Positive regulator makes dual negative-output converter
Edited by Bill Travis
Keith Szolusha, Linear Technology Corp, Milpitas, CA -- EDN, June 26, 2003
Some systems, such as optical networks, require more than one negative voltage. A common procedure is to boost the main negative supply of –5V to –10V and then reduce it with a linear regulator to –9V. The –5V itself comes from a positive supply, typically 5 or 12V. Independently creating each of the two negative voltages requires the use of two switching-regulator ICs. However, a simpler approach uses only one step-down switching regulator and creates both a negative output with low ripple current and a second output with twice the voltage. The circuit in Figure 1 is a positive-to-dual-negative dc/dc converter that converts 5V to both –5V and –10V, using a positive buck regulator. This configuration is not a usual application circuit of a positive buck-regulator IC, which you would typically find in single-output step-down applications. However, by rearranging the connections to ground and VOUT, the dc/dc converter becomes a common positive-to-negative converter.

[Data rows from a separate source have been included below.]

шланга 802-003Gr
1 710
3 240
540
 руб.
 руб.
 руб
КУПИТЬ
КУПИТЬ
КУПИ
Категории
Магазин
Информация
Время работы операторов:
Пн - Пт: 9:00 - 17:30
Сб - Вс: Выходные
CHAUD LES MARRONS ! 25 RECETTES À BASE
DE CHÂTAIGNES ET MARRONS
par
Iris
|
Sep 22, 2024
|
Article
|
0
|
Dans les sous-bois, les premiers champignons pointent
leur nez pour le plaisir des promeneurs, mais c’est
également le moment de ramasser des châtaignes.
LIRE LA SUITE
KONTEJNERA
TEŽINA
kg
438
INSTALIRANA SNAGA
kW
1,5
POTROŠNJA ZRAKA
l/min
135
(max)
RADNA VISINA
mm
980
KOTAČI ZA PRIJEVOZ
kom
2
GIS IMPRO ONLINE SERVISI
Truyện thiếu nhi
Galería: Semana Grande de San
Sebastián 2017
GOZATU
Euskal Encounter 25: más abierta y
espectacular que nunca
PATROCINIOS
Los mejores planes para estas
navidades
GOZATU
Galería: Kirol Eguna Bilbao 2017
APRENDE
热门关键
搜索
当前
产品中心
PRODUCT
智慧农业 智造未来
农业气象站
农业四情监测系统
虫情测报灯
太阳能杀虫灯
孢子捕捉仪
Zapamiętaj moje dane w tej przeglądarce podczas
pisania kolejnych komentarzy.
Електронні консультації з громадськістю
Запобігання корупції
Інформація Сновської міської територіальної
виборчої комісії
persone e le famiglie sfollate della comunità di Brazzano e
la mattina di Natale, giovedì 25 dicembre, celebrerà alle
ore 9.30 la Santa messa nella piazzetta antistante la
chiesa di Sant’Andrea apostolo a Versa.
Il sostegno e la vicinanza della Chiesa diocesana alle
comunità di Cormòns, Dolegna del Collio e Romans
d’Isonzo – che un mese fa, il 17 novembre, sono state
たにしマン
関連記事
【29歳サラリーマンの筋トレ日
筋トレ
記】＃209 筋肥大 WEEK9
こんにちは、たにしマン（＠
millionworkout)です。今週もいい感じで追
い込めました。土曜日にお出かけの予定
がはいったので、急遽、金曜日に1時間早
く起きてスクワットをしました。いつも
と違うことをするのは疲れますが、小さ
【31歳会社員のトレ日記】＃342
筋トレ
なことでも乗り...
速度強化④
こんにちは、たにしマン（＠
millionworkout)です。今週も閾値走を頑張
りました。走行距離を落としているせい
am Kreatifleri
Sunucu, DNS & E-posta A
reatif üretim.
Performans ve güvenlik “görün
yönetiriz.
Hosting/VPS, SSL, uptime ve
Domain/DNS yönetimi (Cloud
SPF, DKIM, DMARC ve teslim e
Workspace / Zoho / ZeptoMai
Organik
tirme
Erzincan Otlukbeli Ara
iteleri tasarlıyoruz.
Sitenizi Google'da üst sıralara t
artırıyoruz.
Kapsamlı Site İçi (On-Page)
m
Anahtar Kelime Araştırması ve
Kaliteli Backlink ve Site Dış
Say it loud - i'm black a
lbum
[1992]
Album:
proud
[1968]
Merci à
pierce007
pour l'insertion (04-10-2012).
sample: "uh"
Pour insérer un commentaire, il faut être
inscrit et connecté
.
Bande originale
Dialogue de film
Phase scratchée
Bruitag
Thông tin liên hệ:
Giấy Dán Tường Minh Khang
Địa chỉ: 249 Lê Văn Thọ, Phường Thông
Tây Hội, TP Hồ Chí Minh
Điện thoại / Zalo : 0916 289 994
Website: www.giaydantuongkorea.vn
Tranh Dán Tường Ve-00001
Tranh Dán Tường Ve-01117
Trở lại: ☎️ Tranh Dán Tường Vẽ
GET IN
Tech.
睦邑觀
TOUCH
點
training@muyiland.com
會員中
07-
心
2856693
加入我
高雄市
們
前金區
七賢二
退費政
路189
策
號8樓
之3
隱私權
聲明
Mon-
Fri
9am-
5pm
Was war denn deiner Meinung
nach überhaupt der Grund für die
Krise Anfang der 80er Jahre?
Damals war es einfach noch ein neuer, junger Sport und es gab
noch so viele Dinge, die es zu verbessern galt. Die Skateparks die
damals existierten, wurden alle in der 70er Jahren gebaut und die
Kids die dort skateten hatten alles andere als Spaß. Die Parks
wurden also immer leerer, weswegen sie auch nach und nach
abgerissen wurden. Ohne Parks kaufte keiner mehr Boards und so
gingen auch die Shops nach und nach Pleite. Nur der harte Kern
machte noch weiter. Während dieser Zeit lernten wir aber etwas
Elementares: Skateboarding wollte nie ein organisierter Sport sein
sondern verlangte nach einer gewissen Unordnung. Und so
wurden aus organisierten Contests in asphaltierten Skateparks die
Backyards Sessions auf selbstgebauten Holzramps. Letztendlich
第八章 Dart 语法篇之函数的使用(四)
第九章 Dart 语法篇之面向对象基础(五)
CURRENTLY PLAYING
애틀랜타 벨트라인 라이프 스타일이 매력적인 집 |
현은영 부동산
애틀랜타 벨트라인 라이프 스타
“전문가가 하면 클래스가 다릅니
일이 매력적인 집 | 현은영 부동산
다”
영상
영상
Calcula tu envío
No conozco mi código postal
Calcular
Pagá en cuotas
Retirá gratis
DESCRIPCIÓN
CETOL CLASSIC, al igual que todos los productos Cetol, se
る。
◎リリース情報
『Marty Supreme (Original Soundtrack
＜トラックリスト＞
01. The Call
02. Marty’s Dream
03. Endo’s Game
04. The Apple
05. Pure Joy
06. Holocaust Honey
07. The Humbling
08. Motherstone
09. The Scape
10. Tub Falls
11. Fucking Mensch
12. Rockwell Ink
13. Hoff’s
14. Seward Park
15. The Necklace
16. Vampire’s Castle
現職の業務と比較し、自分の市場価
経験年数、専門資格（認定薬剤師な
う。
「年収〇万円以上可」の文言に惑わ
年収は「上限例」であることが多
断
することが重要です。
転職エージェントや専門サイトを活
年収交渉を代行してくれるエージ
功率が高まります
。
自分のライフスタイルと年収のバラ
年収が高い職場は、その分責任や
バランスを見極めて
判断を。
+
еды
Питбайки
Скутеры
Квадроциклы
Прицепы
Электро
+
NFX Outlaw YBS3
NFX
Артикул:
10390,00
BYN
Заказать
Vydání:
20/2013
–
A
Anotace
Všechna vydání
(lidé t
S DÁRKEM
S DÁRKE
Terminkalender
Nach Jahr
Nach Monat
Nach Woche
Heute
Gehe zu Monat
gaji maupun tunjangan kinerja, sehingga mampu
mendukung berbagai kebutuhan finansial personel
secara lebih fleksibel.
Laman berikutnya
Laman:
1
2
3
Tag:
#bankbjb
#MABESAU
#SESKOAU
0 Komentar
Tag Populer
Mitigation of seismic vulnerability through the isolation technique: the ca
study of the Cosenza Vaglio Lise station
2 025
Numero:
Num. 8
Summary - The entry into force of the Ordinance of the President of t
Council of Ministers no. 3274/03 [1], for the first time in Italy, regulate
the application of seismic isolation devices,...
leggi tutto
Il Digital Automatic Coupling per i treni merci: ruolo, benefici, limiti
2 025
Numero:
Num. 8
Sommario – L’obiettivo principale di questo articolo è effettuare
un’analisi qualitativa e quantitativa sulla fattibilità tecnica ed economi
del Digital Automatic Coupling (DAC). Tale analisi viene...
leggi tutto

The circuit features an additional negative-output stage with twice the voltage of the first output by using a second inductor, a catch diode, and an output capacitor. The circuit includes a coupling capacitor, CCOUP, for energy transfer to the second winding and offers regulation of the secondary output without feedback. The use of two inductors, as opposed to one transformer, can provide a flexible circuit layout. This circuit measures less than 3 mm high and delivers high load current (Figure 2). You can replace the two inductors with a single 1-to-1 transformer, but even at the high 1.25-MHz switching frequencies, it may be difficult to find a less-than-5-mm-high transformer that can do the job. The LT1765 buck regulator provides high current capabilities even with small inductors and all-ceramic coupling, input, and output capacitors, thanks to both its 1.25-MHz switching frequency and its 3A onboard power switch.
Figure 2 shows the output capability for the circuit in Figure 1. The load current on one output determines the maximum available load current on the other. At maximum output current, the peak switch current (the sum of the peak inductor currents) is equal to 3A. Forcing the output current higher than the maximum value can cause the output voltage on both lines to collapse and lose regulation. The single feedback signal directly monitors VOUT, but the low-impedance ceramic coupling capacitor with an extremely high rms current rating keeps VOUT2 well-regulated. As load conditions change on both VOUT and VOUT2, VOUT2's regulation becomes slightly compromised over different load conditions. VOUT2 can become unregulated if the load current on VOUT2 becomes extremely small. A preload of 5 mA on VOUT2 is necessary to maintain regulation if the load current falls below 5 mA. Zero load current on VOUT does not cause the converter to lose regulation. Cross-regulation typically stays within 1% of the typical output voltage, an excellent rating for a single-feedback, dual-output converter. Figure 3 shows typical efficiency curves for various values of the load current on VOUT2.